桜、梅、桃、杏、アーモンドなどサクラ属の樹の花はよく似ているのですが、近所で毎年春に開花するこの樹は、ずいぶん駆け足に咲く桜だと思っていたところ、よく観れば梅の花でした。桜と比べるといかにも控えめに咲く梅ですが、樹の枝振りのシルエットと調和しながら、新緑の若芽と一緒に咲き出る花の姿は、一切ひけをとらない独自の美しさと凛とした雰囲気があります。
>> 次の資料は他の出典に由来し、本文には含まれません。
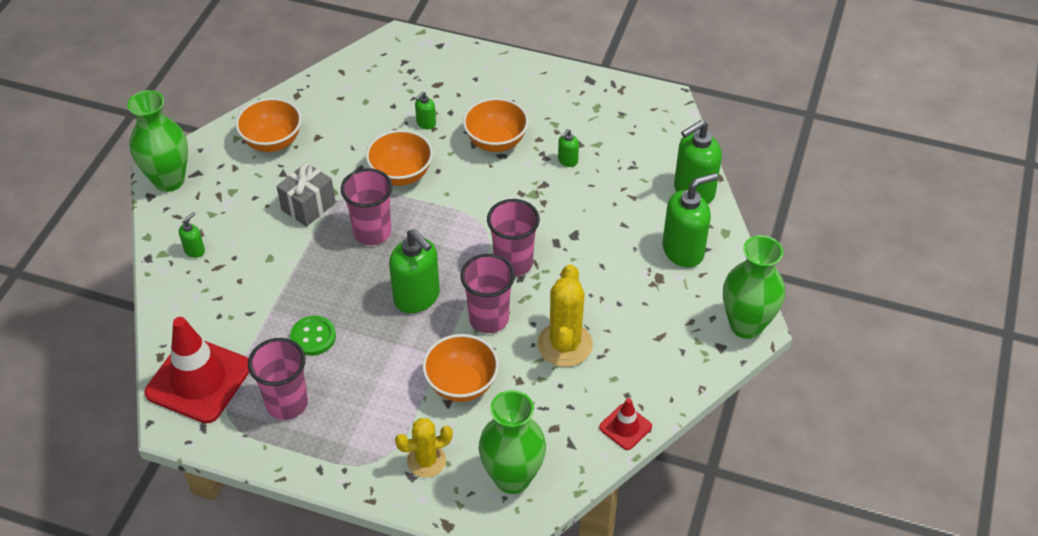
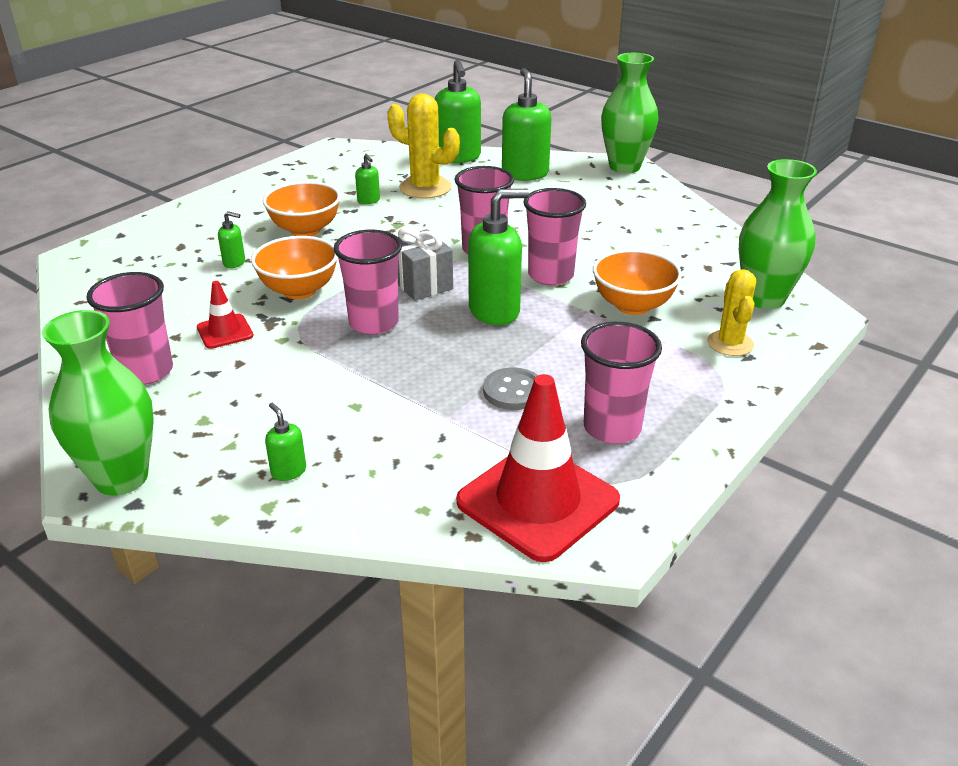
camera: 70 degrees left, 15 degrees down
(272, 142) = (146, 371): orange bowl -> pink cup
(308, 206) = (290, 361): grey gift -> grey gift (421, 284)
(313, 337) = (513, 391): green button -> grey button
(426, 123) = (234, 262): green soap dispenser -> green soap dispenser turned 45 degrees counterclockwise
(565, 345) = (606, 244): yellow cactus -> yellow cactus (425, 188)
(625, 427) = (718, 234): red traffic cone -> red traffic cone (225, 332)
この樹が生えているのはビルの細い隙間の、それも自動販売機の裏、という妙な場所で、誰かに大事に育てられている様子もないのに(野良イヌや野良ネコならぬ、野良梅でしょうか)、樹にとっては自分が生えている場所など何ら気になるわけもなく、毎年春を待ちかねるように勢い良く開花する姿は趣深く、魅せられます。

何だか風変わりな桜だと思って見上げていたのは、実は桜よりも美しい梅でした、というのはまるで「醜いアヒルの子」の寓話です。もちろん、アヒルの子と白鳥の雛はご覧の通り(どちらがより可愛らしいかは別として)かなり違うのですが。